* _Problem requirements_:
From the entries below, write out exactly the lines between the line holding "Figure 3. Pipeline" and the line holding "Figure 4: Correlation", inclusive, excluding any pictures.

Saved data entries
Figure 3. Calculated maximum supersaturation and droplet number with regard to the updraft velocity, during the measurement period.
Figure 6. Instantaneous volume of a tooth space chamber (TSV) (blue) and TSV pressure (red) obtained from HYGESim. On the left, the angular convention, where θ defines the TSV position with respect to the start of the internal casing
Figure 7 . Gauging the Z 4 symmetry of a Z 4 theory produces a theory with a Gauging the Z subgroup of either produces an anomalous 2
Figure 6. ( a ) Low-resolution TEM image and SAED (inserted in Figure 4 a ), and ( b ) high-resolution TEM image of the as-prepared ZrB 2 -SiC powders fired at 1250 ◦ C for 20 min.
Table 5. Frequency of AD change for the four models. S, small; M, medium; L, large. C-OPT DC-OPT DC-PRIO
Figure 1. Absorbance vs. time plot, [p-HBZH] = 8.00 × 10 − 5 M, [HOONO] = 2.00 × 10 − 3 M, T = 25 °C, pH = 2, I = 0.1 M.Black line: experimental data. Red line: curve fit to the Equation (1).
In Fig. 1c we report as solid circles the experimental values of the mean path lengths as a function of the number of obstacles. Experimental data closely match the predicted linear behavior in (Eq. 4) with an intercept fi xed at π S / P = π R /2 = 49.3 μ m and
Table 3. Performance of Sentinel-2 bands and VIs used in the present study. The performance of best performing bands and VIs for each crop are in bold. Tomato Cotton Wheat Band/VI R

---

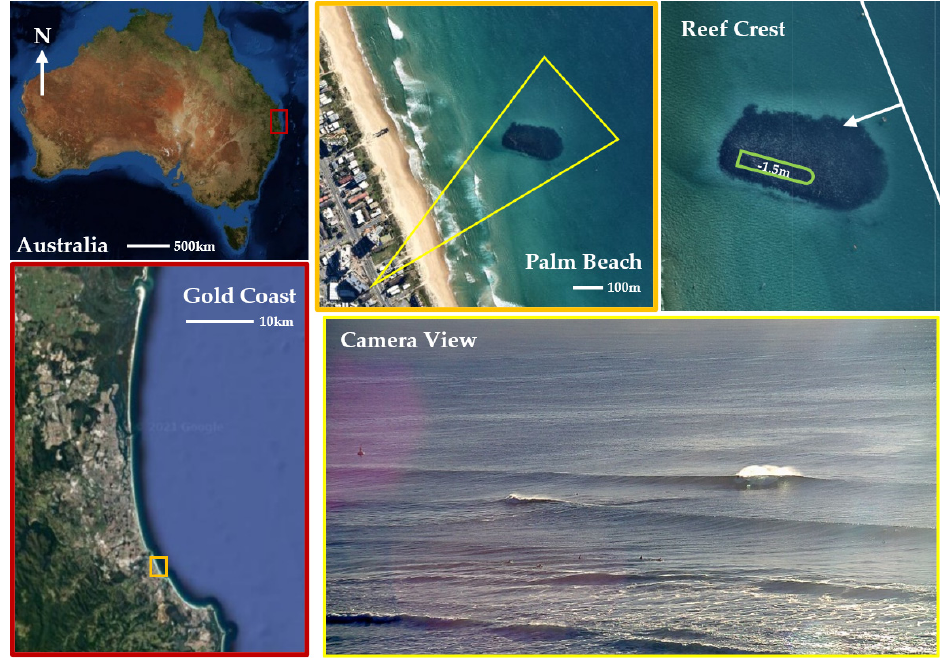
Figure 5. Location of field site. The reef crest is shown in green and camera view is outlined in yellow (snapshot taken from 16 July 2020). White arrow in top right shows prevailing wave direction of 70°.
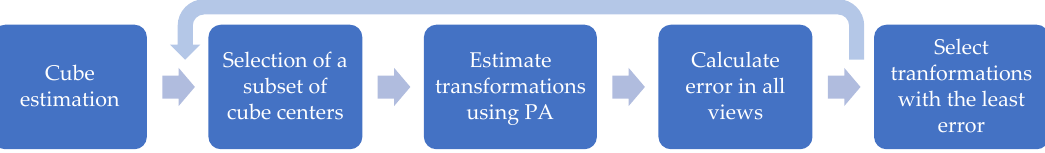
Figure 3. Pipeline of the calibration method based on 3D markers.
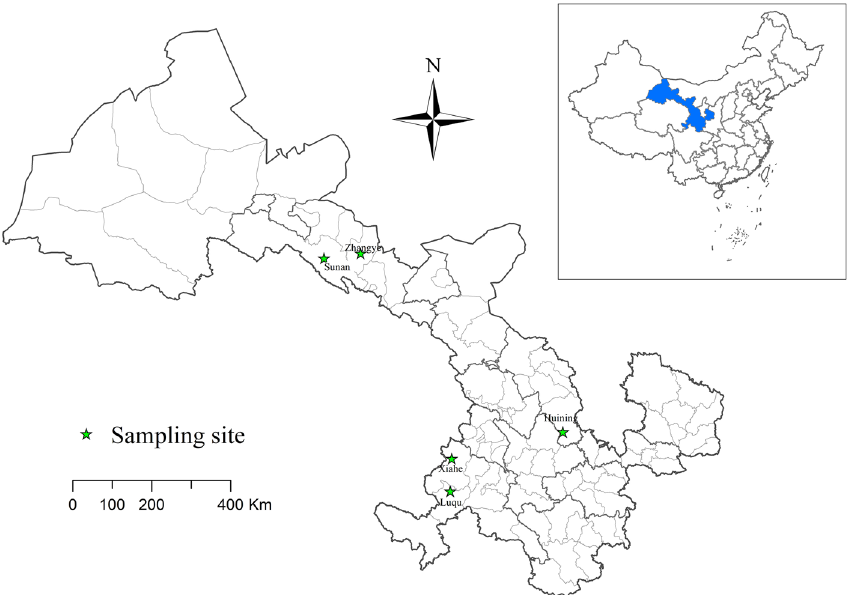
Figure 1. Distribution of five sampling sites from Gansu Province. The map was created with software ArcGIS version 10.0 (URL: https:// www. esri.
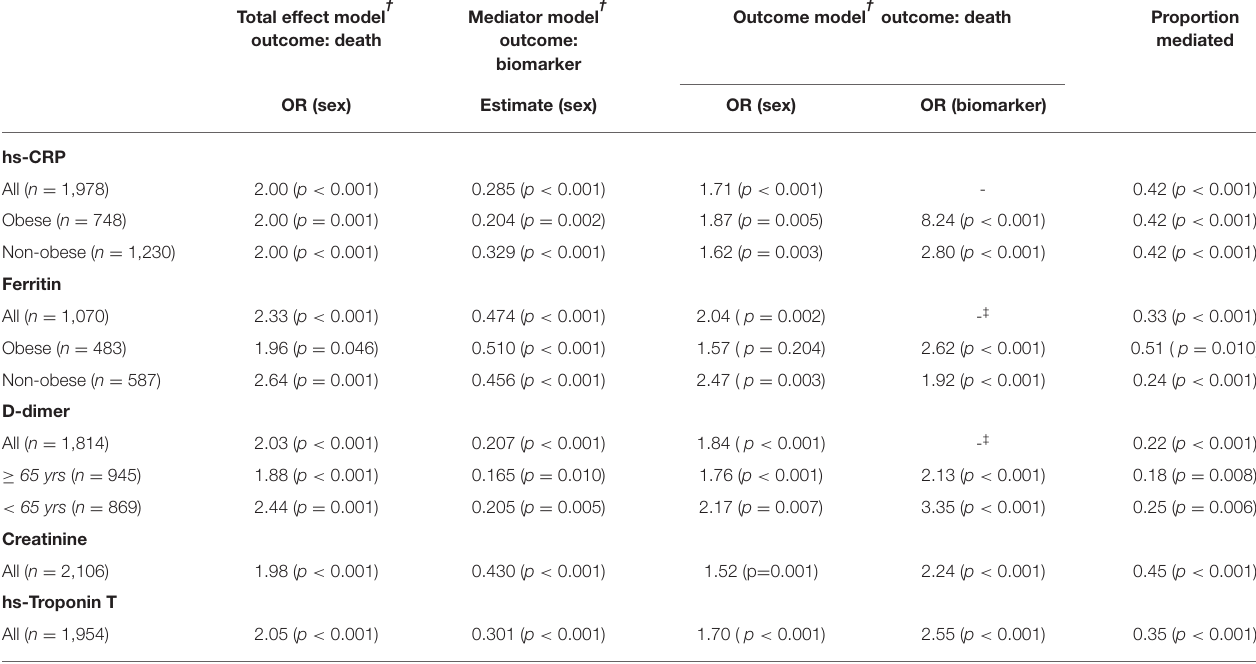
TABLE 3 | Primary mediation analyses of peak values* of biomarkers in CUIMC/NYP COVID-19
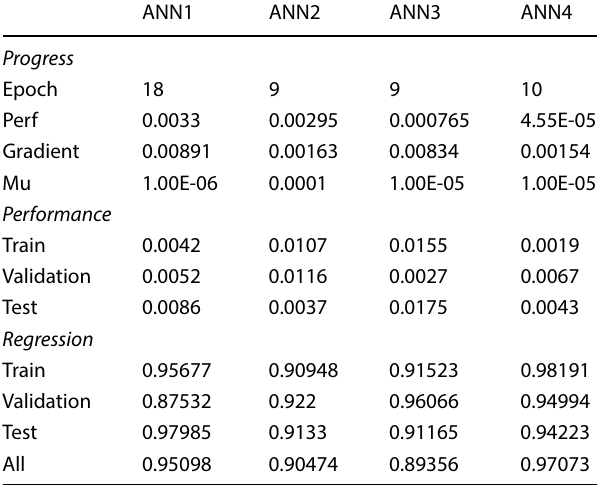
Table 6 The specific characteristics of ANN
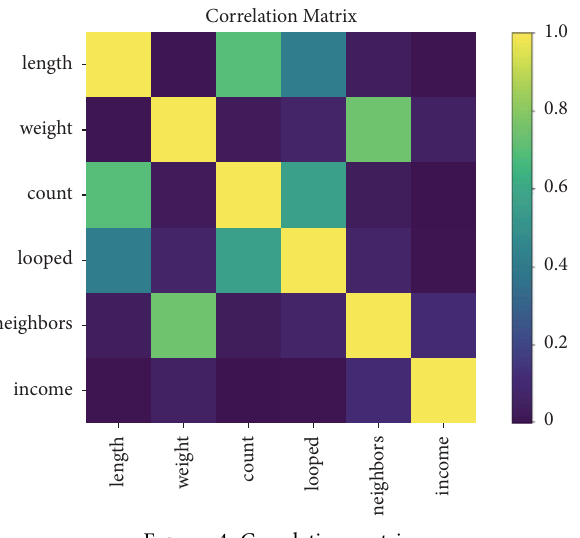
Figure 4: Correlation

* _Written response_:
Figure 3. Pipeline of the calibration method based on 3D markers.
Figure 1. Distribution of five sampling sites from Gansu Province. The map was created with software ArcGIS version 10.0 (URL: https:// www. esri.
TABLE 3 | Primary mediation analyses of peak values* of biomarkers in CUIMC/NYP COVID-19
Table 6 The specific characteristics of ANN
Figure 4: Correlation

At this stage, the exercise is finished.